### Input data
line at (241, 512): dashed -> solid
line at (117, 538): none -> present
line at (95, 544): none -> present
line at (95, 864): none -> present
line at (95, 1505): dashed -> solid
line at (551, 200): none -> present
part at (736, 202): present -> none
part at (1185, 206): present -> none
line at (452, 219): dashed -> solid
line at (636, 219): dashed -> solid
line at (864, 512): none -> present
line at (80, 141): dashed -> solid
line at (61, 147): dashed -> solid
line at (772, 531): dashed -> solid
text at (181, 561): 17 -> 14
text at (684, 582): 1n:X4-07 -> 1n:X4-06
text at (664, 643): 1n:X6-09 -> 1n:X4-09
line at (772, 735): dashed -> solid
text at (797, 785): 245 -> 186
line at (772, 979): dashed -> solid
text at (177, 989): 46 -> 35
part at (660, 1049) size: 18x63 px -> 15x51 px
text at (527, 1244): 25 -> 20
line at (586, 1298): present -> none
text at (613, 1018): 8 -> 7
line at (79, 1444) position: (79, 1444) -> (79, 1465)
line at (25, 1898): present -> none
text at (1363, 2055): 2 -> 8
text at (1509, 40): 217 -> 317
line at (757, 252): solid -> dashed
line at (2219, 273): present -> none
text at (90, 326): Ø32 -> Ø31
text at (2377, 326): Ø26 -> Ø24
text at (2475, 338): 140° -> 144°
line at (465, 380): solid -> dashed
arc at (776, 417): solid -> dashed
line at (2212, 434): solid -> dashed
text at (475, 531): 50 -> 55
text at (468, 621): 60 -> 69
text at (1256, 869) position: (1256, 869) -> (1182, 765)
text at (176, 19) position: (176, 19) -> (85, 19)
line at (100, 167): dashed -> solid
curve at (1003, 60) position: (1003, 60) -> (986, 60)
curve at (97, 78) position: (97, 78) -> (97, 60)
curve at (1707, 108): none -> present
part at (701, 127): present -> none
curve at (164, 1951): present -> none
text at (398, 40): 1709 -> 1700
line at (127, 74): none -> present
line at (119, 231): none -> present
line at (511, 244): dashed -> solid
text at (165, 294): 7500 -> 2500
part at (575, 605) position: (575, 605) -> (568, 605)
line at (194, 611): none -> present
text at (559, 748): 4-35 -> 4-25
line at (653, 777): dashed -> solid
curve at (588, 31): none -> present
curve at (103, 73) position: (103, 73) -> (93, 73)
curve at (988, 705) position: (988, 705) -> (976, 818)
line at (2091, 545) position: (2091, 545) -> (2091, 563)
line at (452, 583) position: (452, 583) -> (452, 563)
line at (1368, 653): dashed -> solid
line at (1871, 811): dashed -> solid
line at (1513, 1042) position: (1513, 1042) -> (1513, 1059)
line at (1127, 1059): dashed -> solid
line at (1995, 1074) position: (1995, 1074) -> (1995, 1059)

### What to do
Rewrite everything from the start of the items down to the line containing "text at (475, 531): 50 -> 55", both ends included, with "dashed" changed to "broken" and nothing else altered.

### Response to this exercise
line at (241, 512): broken -> solid
line at (117, 538): none -> present
line at (95, 544): none -> present
line at (95, 864): none -> present
line at (95, 1505): broken -> solid
line at (551, 200): none -> present
part at (736, 202): present -> none
part at (1185, 206): present -> none
line at (452, 219): broken -> solid
line at (636, 219): broken -> solid
line at (864, 512): none -> present
line at (80, 141): broken -> solid
line at (61, 147): broken -> solid
line at (772, 531): broken -> solid
text at (181, 561): 17 -> 14
text at (684, 582): 1n:X4-07 -> 1n:X4-06
text at (664, 643): 1n:X6-09 -> 1n:X4-09
line at (772, 735): broken -> solid
text at (797, 785): 245 -> 186
line at (772, 979): broken -> solid
text at (177, 989): 46 -> 35
part at (660, 1049) size: 18x63 px -> 15x51 px
text at (527, 1244): 25 -> 20
line at (586, 1298): present -> none
text at (613, 1018): 8 -> 7
line at (79, 1444) position: (79, 1444) -> (79, 1465)
line at (25, 1898): present -> none
text at (1363, 2055): 2 -> 8
text at (1509, 40): 217 -> 317
line at (757, 252): solid -> broken
line at (2219, 273): present -> none
text at (90, 326): Ø32 -> Ø31
text at (2377, 326): Ø26 -> Ø24
text at (2475, 338): 140° -> 144°
line at (465, 380): solid -> broken
arc at (776, 417): solid -> broken
line at (2212, 434): solid -> broken
text at (475, 531): 50 -> 55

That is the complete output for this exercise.